“Bah! a chimera! futile babble! No, no; there are too many old scores to settle, too many wrongs to right, too many blood feuds to be fought to a finish. But there will be International War such as the world has never seen. And why not? We are becoming a race of egotists, civilisation’s mollycoddles; we set far too high a value on our lives. Oh, I will hate to see the day when grand old war will cease, when we will have the hearts of women, and the splendid spirit of revenge will have passed away!”

“Don’t listen to him,” said Lorrimer; “he isn’t so bloodthirsty as he sounds. He wouldn’t harm a fly. He’s actually a vegetarian. What work are you doing now, you old fraud?”

Helstern looked round in that shy self-conscious way of his:

“I’m working on an allegorical group for the Salon.”

“What’s the subject?”

“Well, if I must confess it, it’s International Peace. Of course, it’s absurd; but the only consolation for living in this execrable world is that one can dream of a better one. To dream of beauty and to create according to his dream, that is the divine privilege of the artist.”

“Yes, what dreamers are we artists!” said Lorrimer thoughtfully. “You, Helstern, dream of leaving the world a little better than you find it; I dream of Fame, of doing work that will win me applause; and you, Madden—what do you dream of?”

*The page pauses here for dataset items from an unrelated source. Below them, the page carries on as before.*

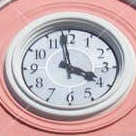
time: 3:58
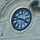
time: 3:47
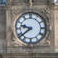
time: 9:38
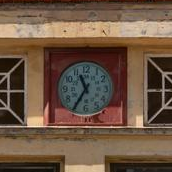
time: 11:35
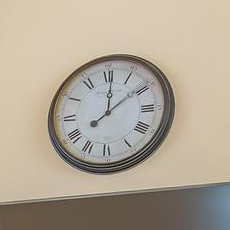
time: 12:08
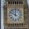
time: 11:51
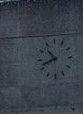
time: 10:41
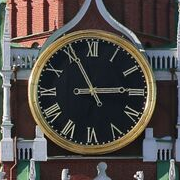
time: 2:55
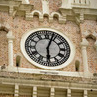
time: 6:03
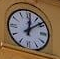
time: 12:08
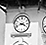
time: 3:41
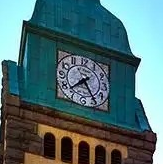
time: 7:24
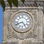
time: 4:41
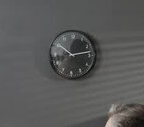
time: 10:13
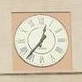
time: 12:36
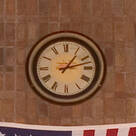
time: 1:12
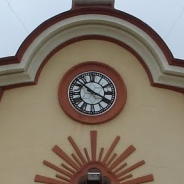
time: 3:51
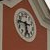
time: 5:45
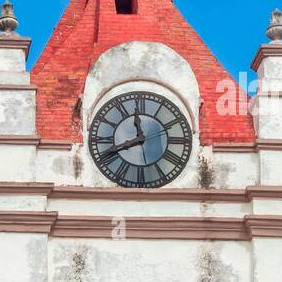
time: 11:40
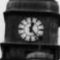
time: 12:23
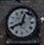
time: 12:41
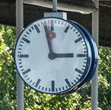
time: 2:58
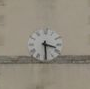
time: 3:29
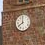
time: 7:59
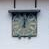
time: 12:02
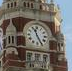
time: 11:25
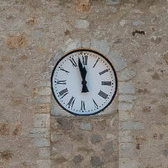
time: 11:57
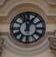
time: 12:57
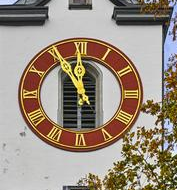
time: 11:55
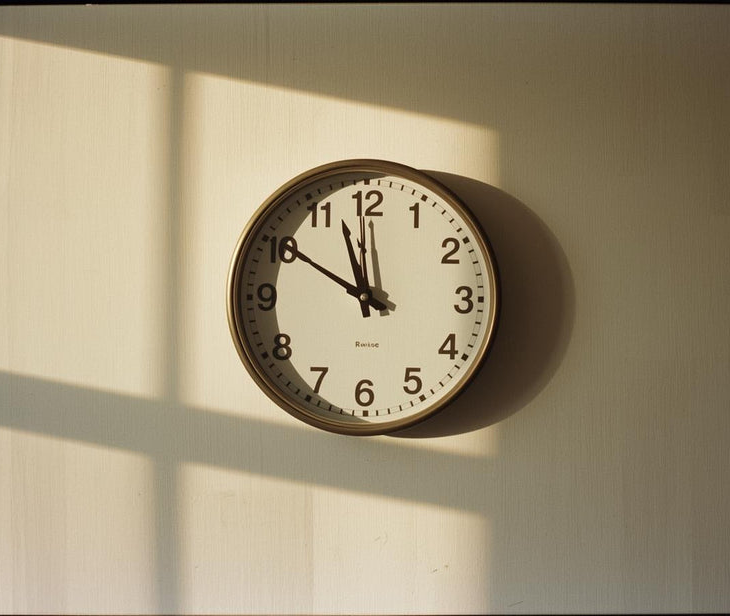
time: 11:50
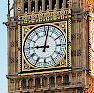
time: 9:01
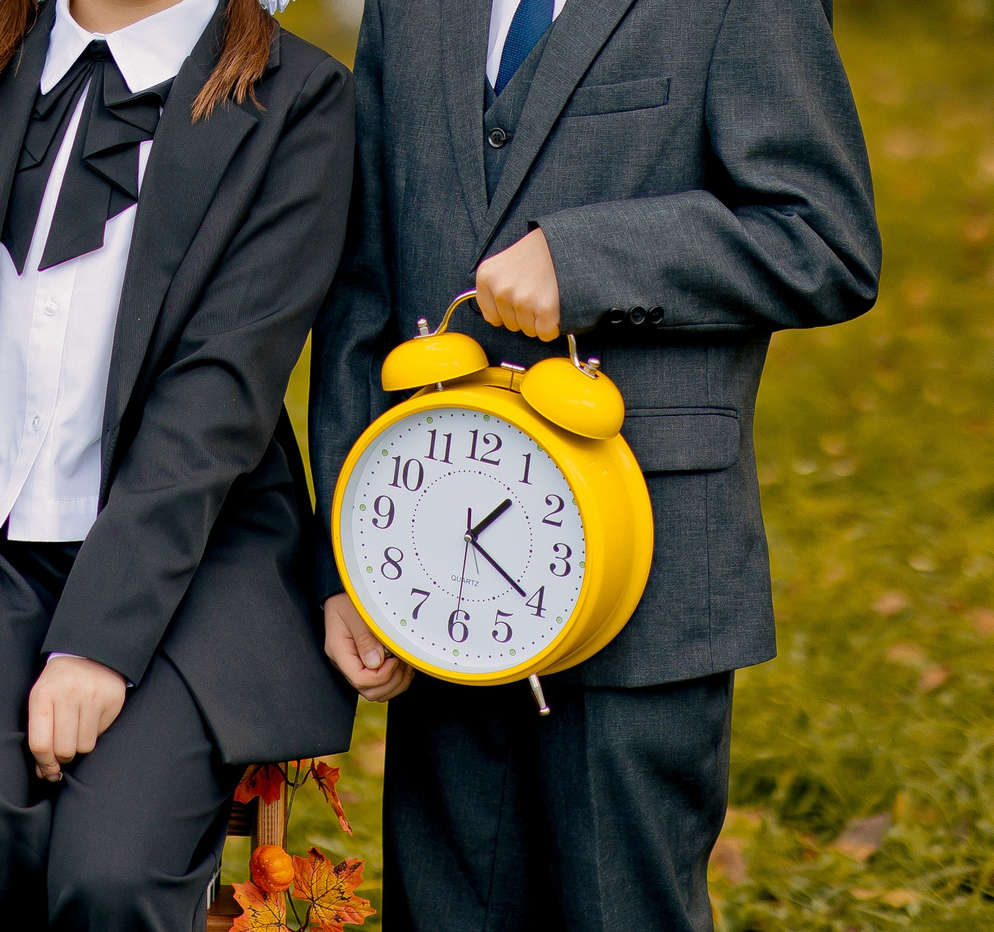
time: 1:20
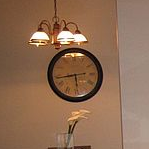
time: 5:43
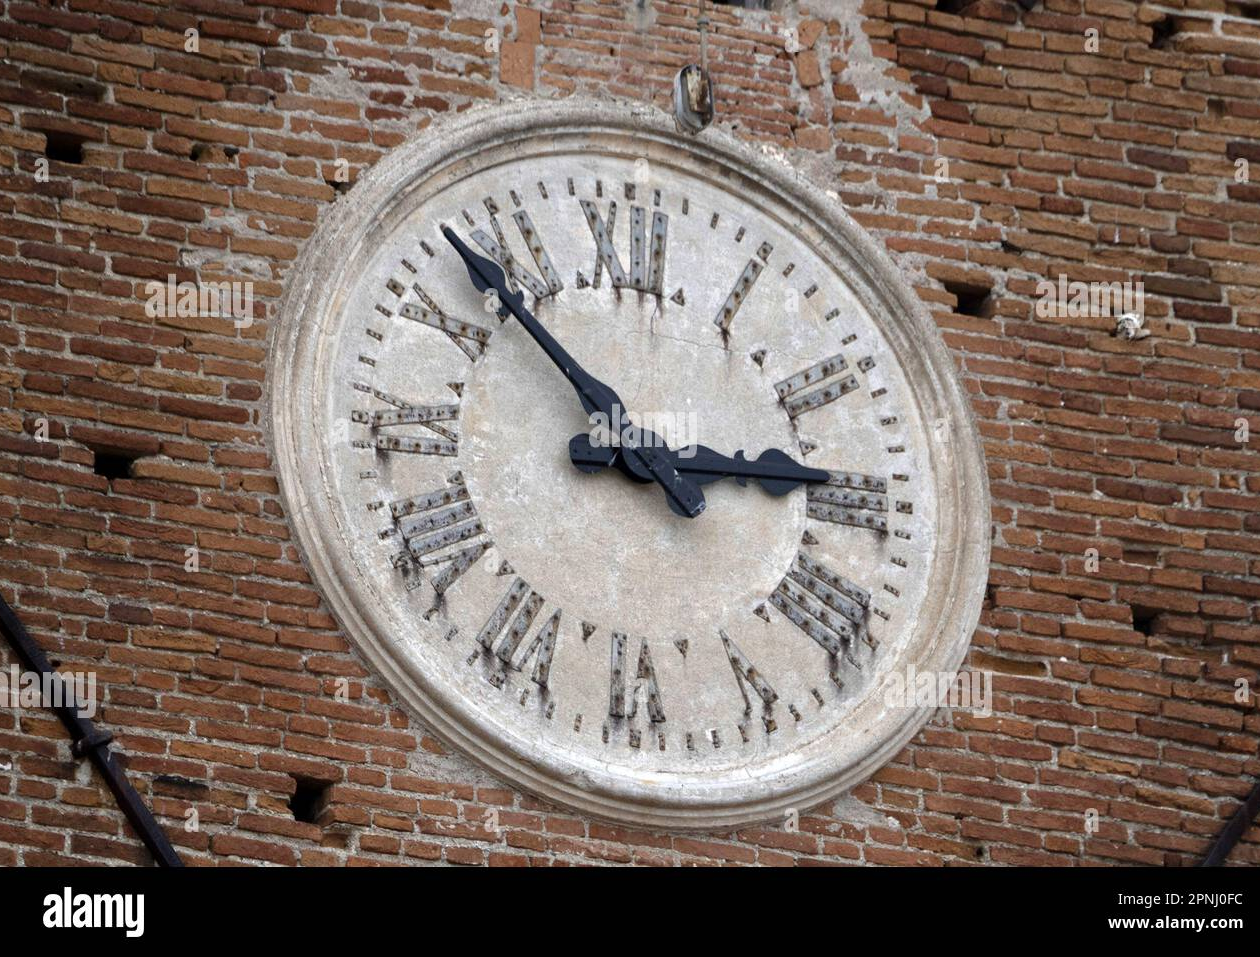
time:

“Oh, I don’t take myself quite so grandiosely,” I said with a laugh. “I dream of making enough money to take me back to the States, to show them I’m not a failure.”

“Failure!” said Lorrimer with some feeling; “it’s those who stay at home that are the failures. Look at them—small country ministers, provincial lawyers, flourishing shopkeepers; such are the shining lights of our school-boy days. Tax-payers, pillars of respectability, good honest souls, but—failures all.”

“A few are drummers,” I said. “The rest are humdrummers.”